Task | Count the lines in the rows below that contain the word "highest", and give only that number.

Exercise materials |

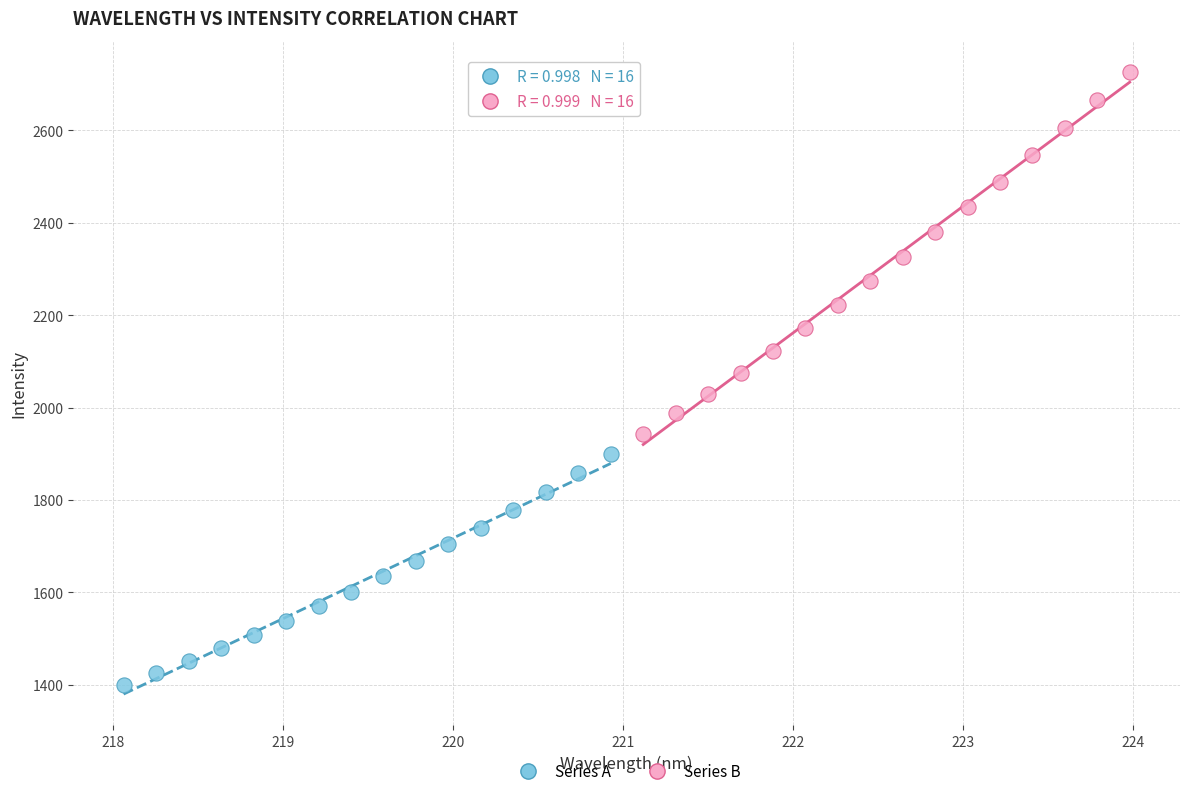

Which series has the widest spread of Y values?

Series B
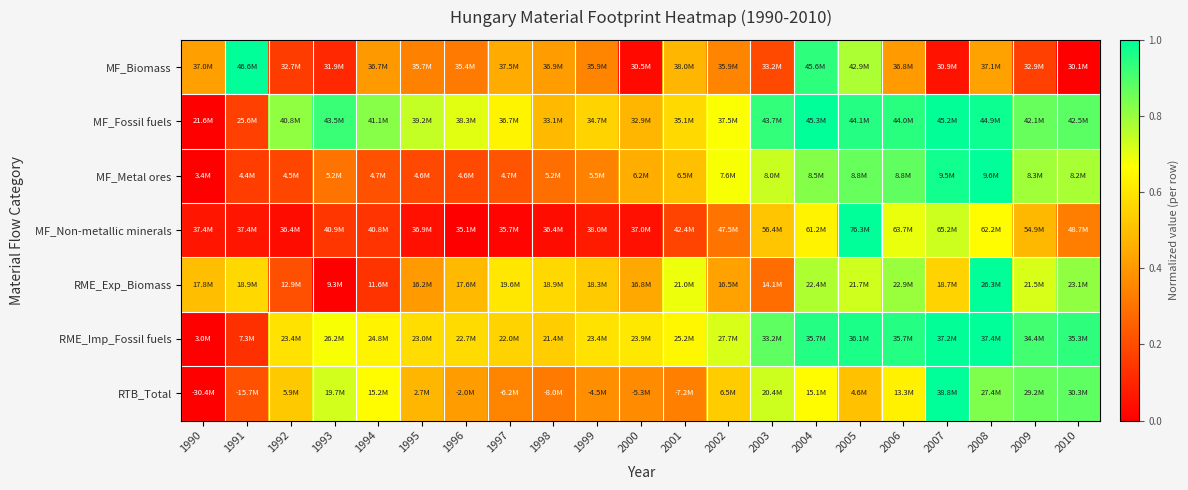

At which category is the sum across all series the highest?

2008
==
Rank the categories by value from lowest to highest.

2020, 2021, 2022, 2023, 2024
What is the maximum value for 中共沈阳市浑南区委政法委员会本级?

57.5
==
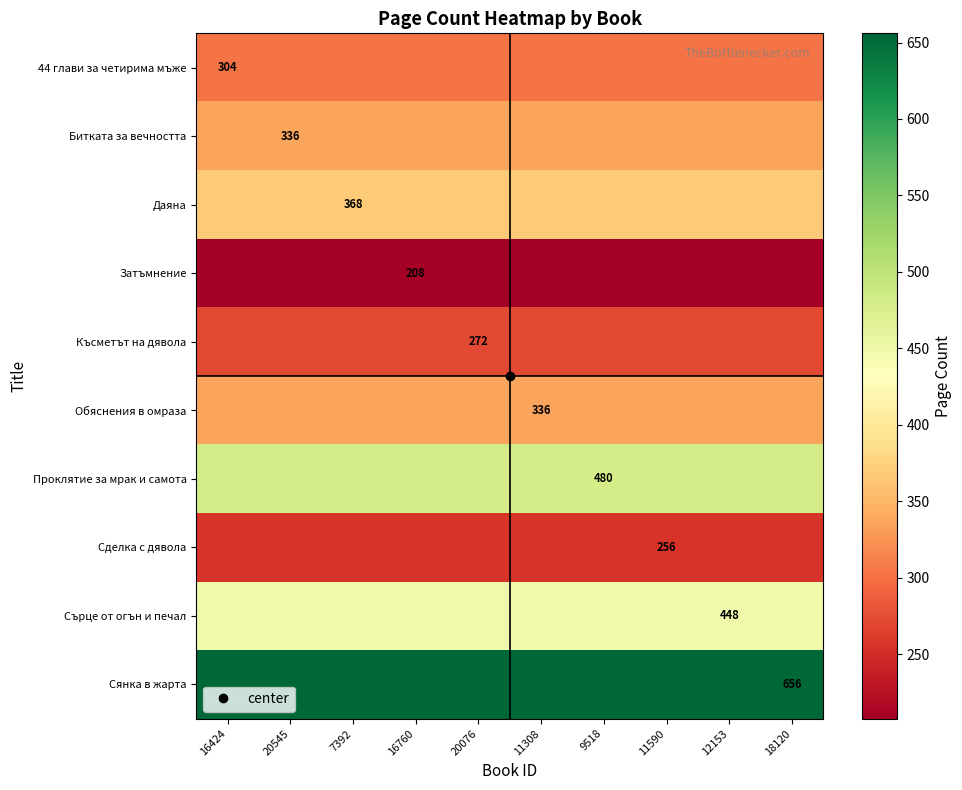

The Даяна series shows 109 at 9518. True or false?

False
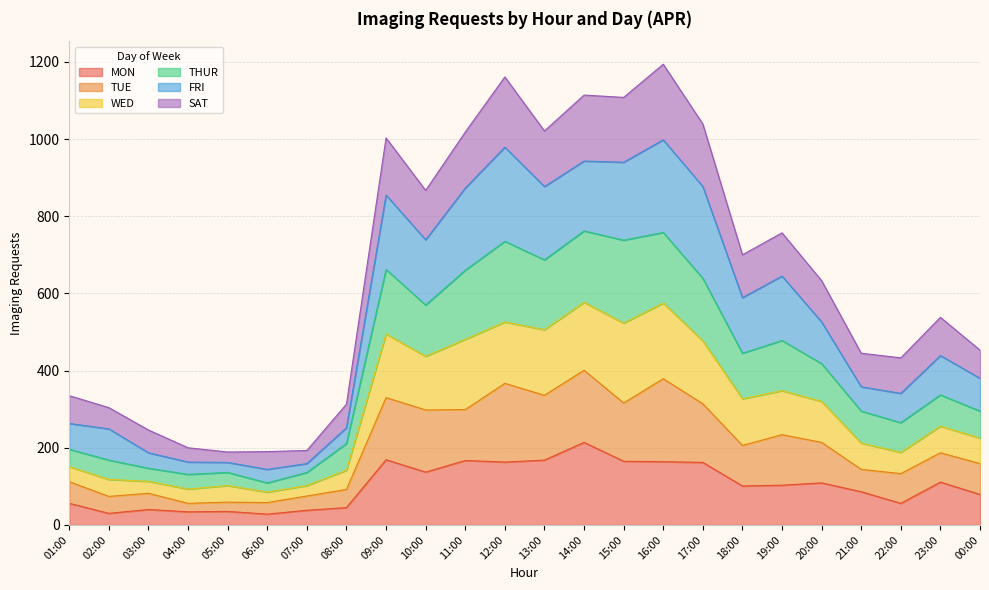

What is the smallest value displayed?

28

Output of the exercise | 2